* **Assignment**
Your task is to repeat the listing exactly.

::::::

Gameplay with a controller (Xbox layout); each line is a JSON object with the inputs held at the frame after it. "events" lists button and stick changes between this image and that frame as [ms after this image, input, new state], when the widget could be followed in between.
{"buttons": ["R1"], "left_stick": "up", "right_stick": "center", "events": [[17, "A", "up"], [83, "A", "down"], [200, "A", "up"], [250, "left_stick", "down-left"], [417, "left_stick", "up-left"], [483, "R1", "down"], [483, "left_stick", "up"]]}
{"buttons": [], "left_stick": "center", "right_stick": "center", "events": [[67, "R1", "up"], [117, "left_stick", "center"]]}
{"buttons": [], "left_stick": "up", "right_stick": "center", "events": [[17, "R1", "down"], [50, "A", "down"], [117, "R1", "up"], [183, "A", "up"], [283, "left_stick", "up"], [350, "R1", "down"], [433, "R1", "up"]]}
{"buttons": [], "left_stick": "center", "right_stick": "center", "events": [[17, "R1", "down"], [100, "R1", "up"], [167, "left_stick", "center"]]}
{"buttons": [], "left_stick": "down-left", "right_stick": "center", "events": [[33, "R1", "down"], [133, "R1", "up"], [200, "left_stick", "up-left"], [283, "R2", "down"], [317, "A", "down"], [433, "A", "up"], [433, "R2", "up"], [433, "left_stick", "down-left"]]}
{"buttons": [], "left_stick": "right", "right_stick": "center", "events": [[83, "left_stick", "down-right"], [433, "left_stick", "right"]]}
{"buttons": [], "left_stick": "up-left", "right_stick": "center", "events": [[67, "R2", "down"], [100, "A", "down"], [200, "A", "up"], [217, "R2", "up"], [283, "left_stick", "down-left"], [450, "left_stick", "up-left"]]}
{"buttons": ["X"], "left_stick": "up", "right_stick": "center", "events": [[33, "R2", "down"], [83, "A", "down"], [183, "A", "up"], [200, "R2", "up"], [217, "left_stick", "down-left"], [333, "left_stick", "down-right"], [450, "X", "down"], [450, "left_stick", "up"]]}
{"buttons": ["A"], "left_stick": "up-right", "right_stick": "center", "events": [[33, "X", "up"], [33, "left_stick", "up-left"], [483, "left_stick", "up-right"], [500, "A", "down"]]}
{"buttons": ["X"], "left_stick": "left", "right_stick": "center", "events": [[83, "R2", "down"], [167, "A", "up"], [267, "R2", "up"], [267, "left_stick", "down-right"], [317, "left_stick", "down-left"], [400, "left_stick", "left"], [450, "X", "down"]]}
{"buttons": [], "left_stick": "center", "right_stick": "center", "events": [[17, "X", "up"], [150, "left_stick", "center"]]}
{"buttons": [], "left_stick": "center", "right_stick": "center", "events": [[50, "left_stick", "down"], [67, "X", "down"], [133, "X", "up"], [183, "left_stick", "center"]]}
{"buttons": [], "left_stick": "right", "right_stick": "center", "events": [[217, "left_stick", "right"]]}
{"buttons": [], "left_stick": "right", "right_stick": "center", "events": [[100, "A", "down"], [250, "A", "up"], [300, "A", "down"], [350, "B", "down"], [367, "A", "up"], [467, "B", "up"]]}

::::::

* **Reply**
Gameplay with a controller (Xbox layout); each line is a JSON object with the inputs held at the frame after it. "events" lists button and stick changes between this image and that frame as [ms after this image, input, new state], when the widget could be followed in between.
{"buttons": ["R1"], "left_stick": "up", "right_stick": "center", "events": [[17, "A", "up"], [83, "A", "down"], [200, "A", "up"], [250, "left_stick", "down-left"], [417, "left_stick", "up-left"], [483, "R1", "down"], [483, "left_stick", "up"]]}
{"buttons": [], "left_stick": "center", "right_stick": "center", "events": [[67, "R1", "up"], [117, "left_stick", "center"]]}
{"buttons": [], "left_stick": "up", "right_stick": "center", "events": [[17, "R1", "down"], [50, "A", "down"], [117, "R1", "up"], [183, "A", "up"], [283, "left_stick", "up"], [350, "R1", "down"], [433, "R1", "up"]]}
{"buttons": [], "left_stick": "center", "right_stick": "center", "events": [[17, "R1", "down"], [100, "R1", "up"], [167, "left_stick", "center"]]}
{"buttons": [], "left_stick": "down-left", "right_stick": "center", "events": [[33, "R1", "down"], [133, "R1", "up"], [200, "left_stick", "up-left"], [283, "R2", "down"], [317, "A", "down"], [433, "A", "up"], [433, "R2", "up"], [433, "left_stick", "down-left"]]}
{"buttons": [], "left_stick": "right", "right_stick": "center", "events": [[83, "left_stick", "down-right"], [433, "left_stick", "right"]]}
{"buttons": [], "left_stick": "up-left", "right_stick": "center", "events": [[67, "R2", "down"], [100, "A", "down"], [200, "A", "up"], [217, "R2", "up"], [283, "left_stick", "down-left"], [450, "left_stick", "up-left"]]}
{"buttons": ["X"], "left_stick": "up", "right_stick": "center", "events": [[33, "R2", "down"], [83, "A", "down"], [183, "A", "up"], [200, "R2", "up"], [217, "left_stick", "down-left"], [333, "left_stick", "down-right"], [450, "X", "down"], [450, "left_stick", "up"]]}
{"buttons": ["A"], "left_stick": "up-right", "right_stick": "center", "events": [[33, "X", "up"], [33, "left_stick", "up-left"], [483, "left_stick", "up-right"], [500, "A", "down"]]}
{"buttons": ["X"], "left_stick": "left", "right_stick": "center", "events": [[83, "R2", "down"], [167, "A", "up"], [267, "R2", "up"], [267, "left_stick", "down-right"], [317, "left_stick", "down-left"], [400, "left_stick", "left"], [450, "X", "down"]]}
{"buttons": [], "left_stick": "center", "right_stick": "center", "events": [[17, "X", "up"], [150, "left_stick", "center"]]}
{"buttons": [], "left_stick": "center", "right_stick": "center", "events": [[50, "left_stick", "down"], [67, "X", "down"], [133, "X", "up"], [183, "left_stick", "center"]]}
{"buttons": [], "left_stick": "right", "right_stick": "center", "events": [[217, "left_stick", "right"]]}
{"buttons": [], "left_stick": "right", "right_stick": "center", "events": [[100, "A", "down"], [250, "A", "up"], [300, "A", "down"], [350, "B", "down"], [367, "A", "up"], [467, "B", "up"]]}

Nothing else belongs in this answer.